Após um ano e alguns meses, o que se viveu na passagem do jovem técnico pelo clube tricolor foi a polarização dos entendedores de futebol no Rio Grande do Sul e em menor escala no Brasil. De um lado, os apoiadores de “Pep Rorgiola”, fascinados com o bom futebol apresentado em 2015 e seduzidos pelas expressões novas do comandante gremista, tais quais: vitória pessoal, terço final, médios apoiadores, entre tantos outros…Do outro lado, os “dinossauros” da imprensa, adeptos das análises in loco, do futebol como sempre foi e de certa forma hermeticamente fechados a novos ensinamentos.

Mas o que mais me incomodou e tem me incomodado ultimamente nesse pouco mais de um ano de Roger no Grêmio, foi a denominação dada ao ex-técnico gremista de Estudioso do Futebol. Não por eu saber se o mesmo estuda ou não o esporte a fundo, e nem esse é o ponto que deve ser discutido. E sim, as referências de livros que são dadas para adjetivar essa classe de treinadores “estudiosos”.

Comecemos por “Guardiola Confidencial” e “Mourinho Rockstar”, livros ótimos, apaixonantes para os amantes do futebol, porém, nada mais que livros de cabeceiras que contam histórias e alguns bastidores de profissionais extremamente vencedores, trabalhadores e geniais no que fazem e que, na minha modesta, opinião não deveriam estar ligados a arte de estudar o futebol em si.

Há uma história bastante sintomática sobre o assunto que envolve Diego Simeone, atual técnico do Atlético de Madrid, o qual o mesmo pede para que seu auxiliar compre centenas de livros de futebol em um grande livraria de Madrid, chamada Esteban Sanz, anos depois o proprietário da livraria diz que não se espantou com o sucesso do argentino frente o clube espanhol, tendo em vista a infinidade de literaturas esportivas que o mesmo comprara para se aperfeiçoar na profissão. O mesmo proprietário também lembrou da passagem de Maradona antes da Copa do Mundo de 2010 pela livraria, em que o Deus Argentino não chegou a comprar nenhum livro e quando perguntado o porquê de não comprar nada, apontou para a própria cabeça e disse: “Tenho tudo aqui dentro”.

Em que pese não necessite existir somente Simeones e Maradonas entre os técnicos, premiar alguns com esse rótulo apenas por nomenclaturas diferenciadas ou por vitórias isoladas em determinado espaço de tempo não deveria acontecer. O futebol é muito maior do que as quatro linhas e as diligências de um treinador não podem e não devem se resumir a isso.

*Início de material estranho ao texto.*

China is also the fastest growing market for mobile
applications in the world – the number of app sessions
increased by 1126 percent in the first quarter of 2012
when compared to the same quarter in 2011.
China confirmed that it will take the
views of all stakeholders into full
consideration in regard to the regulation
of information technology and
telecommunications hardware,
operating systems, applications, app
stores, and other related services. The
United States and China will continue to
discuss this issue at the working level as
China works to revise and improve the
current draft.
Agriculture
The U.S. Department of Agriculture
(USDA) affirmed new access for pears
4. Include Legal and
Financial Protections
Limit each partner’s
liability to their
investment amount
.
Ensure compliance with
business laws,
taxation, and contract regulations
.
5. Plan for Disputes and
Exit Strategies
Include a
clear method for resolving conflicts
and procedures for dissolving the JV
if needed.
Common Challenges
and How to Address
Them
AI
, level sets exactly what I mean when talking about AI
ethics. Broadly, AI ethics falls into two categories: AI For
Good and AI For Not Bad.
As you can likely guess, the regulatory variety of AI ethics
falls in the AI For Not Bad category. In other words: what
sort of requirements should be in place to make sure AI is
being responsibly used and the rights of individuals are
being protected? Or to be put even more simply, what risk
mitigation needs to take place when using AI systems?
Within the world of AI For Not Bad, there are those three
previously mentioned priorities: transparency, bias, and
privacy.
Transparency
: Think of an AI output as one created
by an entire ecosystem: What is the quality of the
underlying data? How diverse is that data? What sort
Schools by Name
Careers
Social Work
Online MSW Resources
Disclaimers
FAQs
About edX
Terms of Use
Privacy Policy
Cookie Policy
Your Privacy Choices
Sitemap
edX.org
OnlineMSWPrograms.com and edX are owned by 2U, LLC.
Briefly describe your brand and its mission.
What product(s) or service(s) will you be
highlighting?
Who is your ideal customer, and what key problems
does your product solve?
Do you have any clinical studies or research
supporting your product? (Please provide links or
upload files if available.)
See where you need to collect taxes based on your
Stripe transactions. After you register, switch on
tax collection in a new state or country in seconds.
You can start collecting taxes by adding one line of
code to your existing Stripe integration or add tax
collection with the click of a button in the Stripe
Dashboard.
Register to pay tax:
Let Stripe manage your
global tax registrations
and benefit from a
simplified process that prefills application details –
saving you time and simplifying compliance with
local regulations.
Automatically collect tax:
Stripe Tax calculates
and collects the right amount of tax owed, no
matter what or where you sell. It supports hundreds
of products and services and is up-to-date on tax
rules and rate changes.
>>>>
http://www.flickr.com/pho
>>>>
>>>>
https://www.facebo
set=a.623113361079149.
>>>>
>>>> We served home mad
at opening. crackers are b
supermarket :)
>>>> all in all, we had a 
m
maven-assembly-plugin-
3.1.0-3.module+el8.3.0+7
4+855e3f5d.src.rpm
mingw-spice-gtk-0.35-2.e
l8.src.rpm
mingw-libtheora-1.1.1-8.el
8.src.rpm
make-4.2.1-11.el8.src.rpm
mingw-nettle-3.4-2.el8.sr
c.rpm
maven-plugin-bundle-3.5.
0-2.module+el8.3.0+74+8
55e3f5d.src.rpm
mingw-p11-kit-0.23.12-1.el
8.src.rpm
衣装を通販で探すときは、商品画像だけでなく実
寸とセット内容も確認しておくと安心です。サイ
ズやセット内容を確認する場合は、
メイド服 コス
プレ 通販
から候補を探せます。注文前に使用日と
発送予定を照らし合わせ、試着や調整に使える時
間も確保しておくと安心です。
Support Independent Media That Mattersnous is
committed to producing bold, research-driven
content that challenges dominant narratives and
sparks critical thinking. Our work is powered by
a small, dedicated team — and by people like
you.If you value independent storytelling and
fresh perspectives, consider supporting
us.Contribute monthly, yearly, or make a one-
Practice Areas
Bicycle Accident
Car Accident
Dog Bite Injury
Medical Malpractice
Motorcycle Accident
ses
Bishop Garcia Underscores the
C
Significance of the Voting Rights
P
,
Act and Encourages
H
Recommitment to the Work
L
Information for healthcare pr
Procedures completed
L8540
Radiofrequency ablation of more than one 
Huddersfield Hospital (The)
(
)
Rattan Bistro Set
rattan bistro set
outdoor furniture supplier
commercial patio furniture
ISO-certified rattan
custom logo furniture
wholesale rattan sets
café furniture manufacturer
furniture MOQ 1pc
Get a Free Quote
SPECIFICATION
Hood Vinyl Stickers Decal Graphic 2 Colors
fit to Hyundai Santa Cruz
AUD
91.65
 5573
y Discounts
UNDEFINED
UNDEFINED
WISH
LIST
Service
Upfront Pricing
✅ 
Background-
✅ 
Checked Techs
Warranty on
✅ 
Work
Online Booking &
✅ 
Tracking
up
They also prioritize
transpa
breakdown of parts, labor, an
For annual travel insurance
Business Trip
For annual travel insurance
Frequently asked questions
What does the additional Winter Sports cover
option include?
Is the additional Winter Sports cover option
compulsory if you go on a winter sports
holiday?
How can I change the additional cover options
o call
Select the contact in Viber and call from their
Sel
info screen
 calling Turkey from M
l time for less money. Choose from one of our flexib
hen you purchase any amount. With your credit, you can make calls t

Voltando ao Roger, logicamente existiram acertos, principalmente em 2015 com ótimos jogos fora de casa contra Atlético-MG e Corinthians, vice e campeão respectivamente, tendo no papel escalações inferiores aos mineiros e paulistas. Porém, como já dito acima, o futebol e o trabalho de um profissional não pode se resumir a isso e declarações ou expressões de efeito pós-jogo.

Faltou a Roger o chamado “jogo de cintura”, pois como já mencionado no primeiro parágrafo, apesar de ter conquistado uma legião de fãs com seu trabalho, também confrontou setoristas que não conseguiam enxergar relação entre o vocabulário diferenciado e o fraco futebol jogado no ano de 2016, algo que em um estado como o Rio Grande do Sul o qual as notícias são polarizadas em apenas dois clubes, se infiltram muito rápido no pensamento de dirigentes tão passionais quanto torcedores.

Sinceramente, ainda não tenho opinião formada sobre o futuro de Roger, tendo em vista estar vindo de 2 trabalhos comuns por Novo Hamburgo e Juventude e pelo fraco ano de 2016, o qual não conseguiu fazer Miller Bolaños jogar o seu melhor , indicou Wallace, zagueiro fraquíssimo vindo do Flamengo e direta ou indiretamente delegou lideranças a jogadores de qualidade duvidosa como Marcelo Oliveira e Edilson, demonstrando no mínimo sofrer influência de jogadores como Douglas, amigo público dos dois, vide Instagram.

Enfim, não há tanta certeza nos futuros tanto de Grêmio quanto de Roger, mas na visão deste que vos escreve, ninguém foi injustiçado nesse história, porém no imaginário de alguns, até que o futuro prove o contrário, o clube perdeu um estudioso do futebol…mesmo que tenha sucumbido após pouco mais de um ano de trabalho.